Exploratory Text Analysis

Introduction

In this assignment we will explore the 3 SwiftKey data files provided in attempt to draw insights from the data that may help us in developing a predictive model that predicts the next word. The process that we will follow to explore the data is as follows:

Explore the high level file row-counts and word-counts.
Explore the term frequency of the 3 files.
Explore the Unigram, BiGram and TriGram frequency of the 3 files.
Explore the word correlation of the top terms for each of the 3 files.
Explore some of the Entities of each of the 3 files.

File Analysis

Below we explore the high level row-counts and word-counts fo the 3 files. We see that the tweets file has the highest row-count, however the blogs file has the highest word-count.

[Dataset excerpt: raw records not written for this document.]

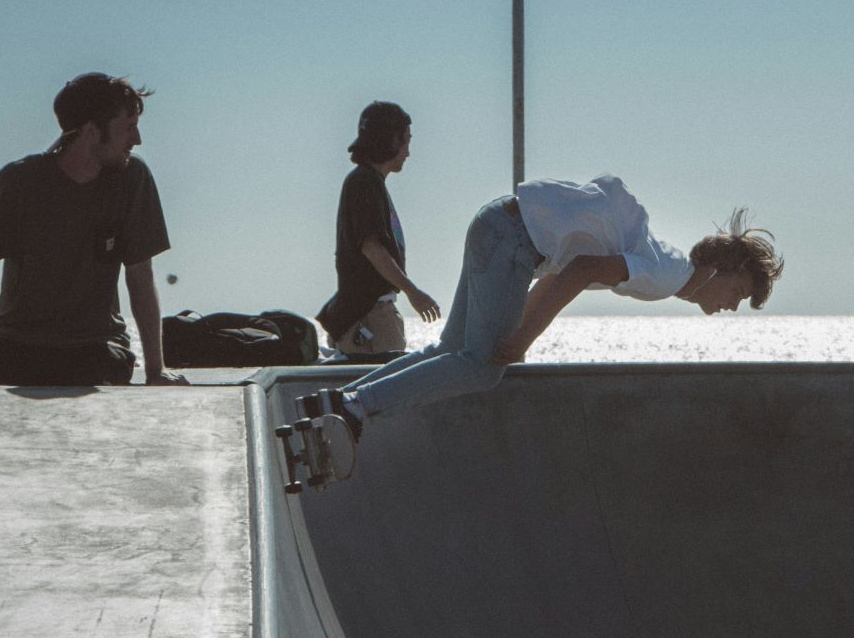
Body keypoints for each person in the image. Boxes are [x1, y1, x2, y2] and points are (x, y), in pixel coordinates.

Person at [304, 174, 783, 437]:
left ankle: (338, 401)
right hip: (512, 238)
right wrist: (523, 337)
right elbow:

File	Line Count	Word Count
en_US.blogs.txt	899,288	37,334,690
en_US.twitter.txt	2,360,148	30,374,206
en_US.news.txt	1,010,242	34,372,720

Data Pre-processing

Before we move on with exploratory analysis we need to clean the corpora by performing the following data pre-processing steps:

remove white-space
remove punctuation
convert each document to lowercase
remove stop-words & profanity
stem or lemmatize each term in the corpus
skip irrelevant stopwords based on a dictionary

Term Frequency

Below are the results summary tables and word-clouds of the most frequent terms found in the Corpora.

Summary Tables

Tweets
word	freq
just	149,580
like	121,279
get	111,901
love	105,430
good	99,549
will	94,247
day	89,816
can	89,084
dont	88,678
thanks	88,588

News
word	freq
said	250,326
will	108,039
one	82,798
new	70,189
also	58,727
can	58,555
year	57,321
two	57,262
just	52,981
first	52,542

Blogs
word	freq
one	123,617
will	112,369
just	99,524
like	97,913
can	97,816
time	87,442
get	70,482
know	59,509
now	58,780
people	58,676

Wordclouds

Word-clouds reflect the same information as the summary table, but are a nice way to visualize the results.

N-Gram Analysis

In addition to the summary tables and word-clouds we should look at N-Grams to understand which words frequently appear together, or rather what groups of words are most highly correlated in each of the files.

Word Association

Word associations below are presented for each of the top bi-Grams highlighted in the previous section. The word associations charts help us understand what words are highly correlated with the anchor word, and therefore what is likely to be the next words predicted by our next-word algorithm/model.

Entity Extraction

Lastly we take a look at the entities that exist in each Corpora, however as entity extraction is quite compute intensive an slow the entities have been extracted on a 1000 document sample extract from each file. Entities may or may not help us significantly with our next-word prediction model, however there is no harm to explore them.

Locations

Tweets Locations
Entity	Freq
Chicago	3
Love	3
Wrigley	3
Colorado	2
Houston	2
New York	2
Pittsburgh	2
23.8M	1
518	1
Annapolis	1

News Locations
Entity	Freq
Cleveland	11
New Jersey	8
Afghanistan	7
Arizona	7
California	7
Chicago	7
New York	7
Washington	7
Detroit	6
Ohio	6

Blogs Locations
Entity	Freq
South Africa	6
Europe	4
Bette	3
London	3
Memphis	3
New York	3
Portland	3
Spring	3
Zimbabwe	3
Amazon	2

Persons

Tweets Persons
Entity	Freq
I	2
Twins	2
Wolf	2
Ah	1
Alberto	1
American Samoa	1
And	1
Anderson	1
Antonio Tabucchi	1
Ben -	1

News Persons
Entity	Freq
Obama	6
Adams	4
Johnson	4
Christie	3
Clinton	3
James	3
Jones	3
Ross	3
Baker	2
Beethoven	2

Blogs Persons
Entity	Freq
Chang Min	4
The	4
Chase	3
I	3
John	3
Sam	3
So	3
We	3
And	2
Charles	2

Organisations

Tweets Organisations
Entity	Freq
Academy	2
It	2
Red Sox	2
RT	2
6:30 PM Monrovia California	1
AT	1
Baylor	1
Beatles	1
Best	1
Cardinals	1

News Organisations
Entity	Freq
Senate	7
NBA	5
NFL	5
NCAA	4
The	4
House	3
Lakers	3
Legislature	3
NBC	3
Toyota	3

Blogs Organisations
Entity	Freq
Navy	3
School	3
UK	3
US	3
Lord	2
Team	2
University	2
2011	1
7-11	1
American Association of Poison Control Centers	1